Parallelism in julia

Julia has really great parallelism infrastructure, but there is a caveat that is relevant for all algorithms implemented in mpskit. The julia threads do not play nicely together with the BLAS threads, which are the threads used for matrix matrix multiplications (amongst other things).

The problem

The default behaviour is to have some BLAS threads running, which accept multiplication jobs, to which the julia threads can then submit jobs. These jobs are in turn sequentially executed over the BLAS threads. This means that if your program is waiting on a matrix multiplication to finish, it can not in parallel do other matrix multiplications!

The behaviour can be demonstrated using the following bit of code:

function parallelworker(As,Bs)
   temp = similar.(As);
   @sync for i in 1:length(As)
       Threads.@spawn mul!($temp[i], $As[i],$Bs[i])
   end
   sum(temp);
end

function serialworker(As,Bs)
    temp = similar.(As);
    for i in 1:length(As)
        mul!(temp[i], As[i],Bs[i])
    end
    sum(temp);
end

As = [rand(1000,1000) for a in 1:50];
Bs = [rand(1000,1000) for b in 1:50];

@btime parallelworker($As,$Bs);
@btime serialworker($As,$Bs);

running this on my laptop with 4 julia threads and 4 BLAS threads, I see the following:

998.506 ms (513 allocations: 755.34 MiB)
1.080 s (199 allocations: 755.32 MiB)

The julia threads give next to no speedup! Despite mpskit trying to implement parallel code, you will most likely not be able to exploit this to the fullest when running julia with the default settings.

The possible solution

The short term 'solution' is to disable BLAS threads altogether. Multiplication jobs are then run in the julia thread that call them. Individual multiplication jobs will be slower, but they can be done in parallel.

using LinearAlgebra
BLAS.set_num_threads(1);
@btime parallelworker($As,$Bs);

outputs:

681.954 ms (514 allocations: 755.34 MiB)

This has some drawbacks: BLAS is also responsible for matrix factorizations, which will now run single threaded. If your program only needs to spawn 10 jobs then you will also not see any further improvement when running the code with even more julia threads, as those other threads have nothing to do. A possible solution to this is given by Strided.jl, which is internally used by TensorKit.jl and consequently also MPSKit. Strided has an option to subdivide multiplication jobs into smaller multiplication jobs distributed over julia threads. When BLAS is single threaded, those jobs will be done in parallel, and you may be able to further speed up your code!

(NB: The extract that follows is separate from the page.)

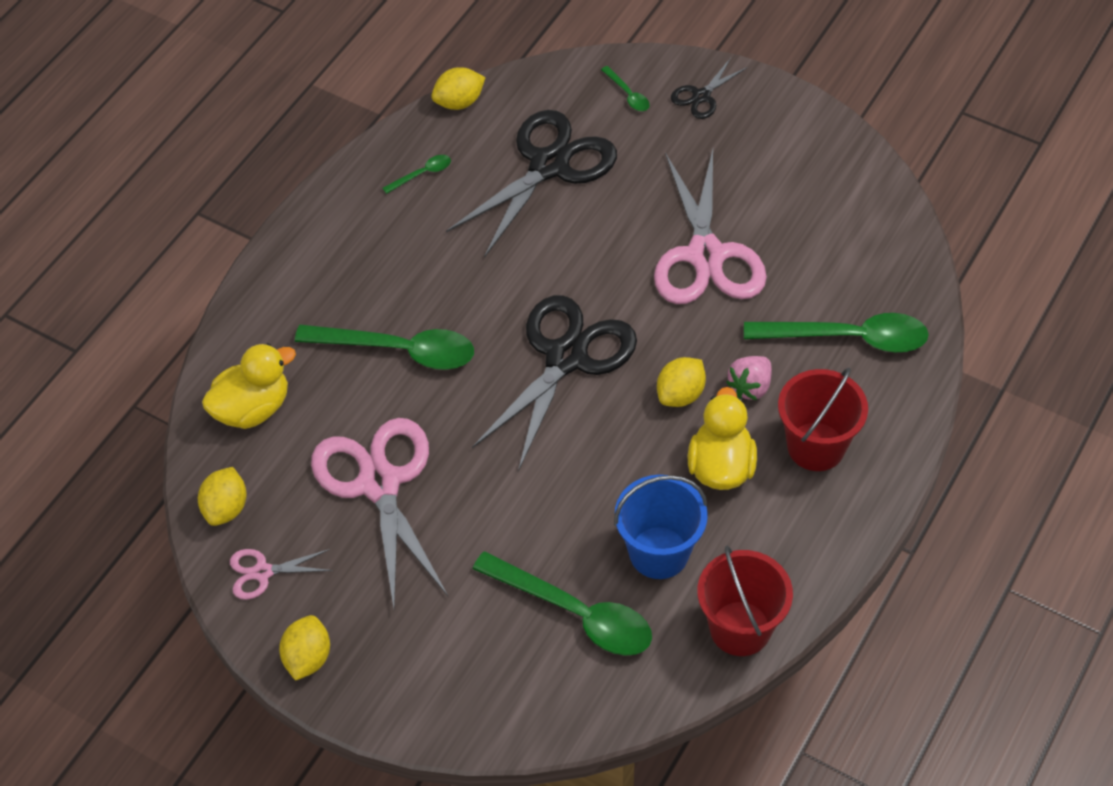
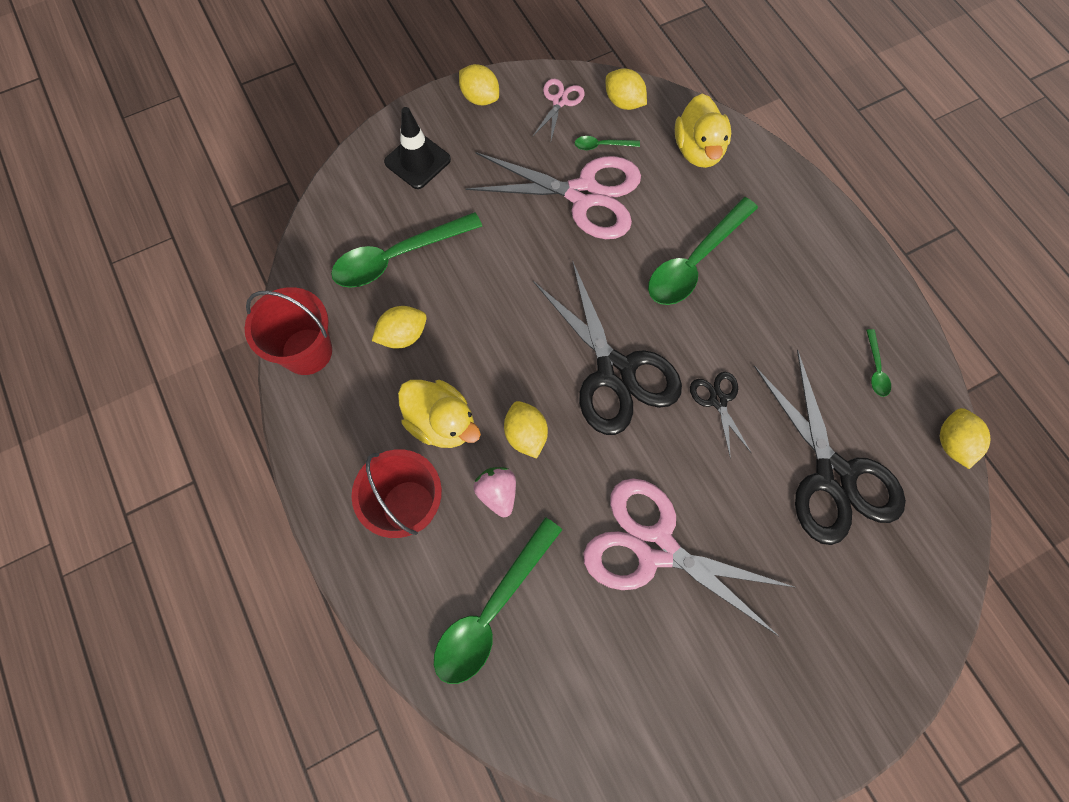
camera: 120 degrees right, 15 degrees up
green spoon [601,66,649,111] -> green spoon moved to [575,136,640,150]
blue bucket [614,475,708,579] -> yellow lemon [372,306,427,349]
black scissors [671,58,748,119] -> black scissors moved to [690,372,751,459]
none -> black traffic cone [384,107,451,189]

Controlling the number of threads over which strided will distribute the matrix multiplications can be done by calling:

Strided.enable_threaded_mul(); # enable the subdivision of jobs
Strided.set_num_threads(N); # set the number of threads strided will use

In an ideal world we would have a julia implemention of BLAS, or some way to make the BLAS scheduler collaborate with the julia scheduler. Now however, the best performance can usually be achieved by experimenting with the number of julia and strided threads after disabling the BLAS threading.

In practice

Real world performance is dependent on the particular problem, and one typically needs to do some experimentation to get optimal settings. As an illustration I have benchmarked the time it takes to get environments of the second order time evolution operator for ising, with an mps of bond dimension 500.

I always took 50 samples and used the median timing. This may not be enough to do proper statistics, and there is even further randomness in the initial conditions, but it should be enough to get some kind of idea.

BLAS scales really well initially. The bond dimension is pretty big, which translates to fairly large blocks being multiplied. However, after a certain point, we start to see diminishing returns. Nothing is gained from further parallization.

If we just take the last point (14 threads) and set BLAS threading to 1, we can fully leverage julia multithreading. The only variable to play with is in how many jobs every matrix multiplication should be subdivided.

We clearly see that already by disabling BLAS multithreading we were able to get faster simulations, and allowing strided to further subdivide mutiplications iallows us to push the simulation even further! The optimal amount of strided jobs is very problem and architecture dependent. Below I remade the same plot at bond dimension 100. Because of the smaller bond dimension we don't benefit from having a large amount of jobs per multiplication. In fact, we are probably seeing all but numerical noise.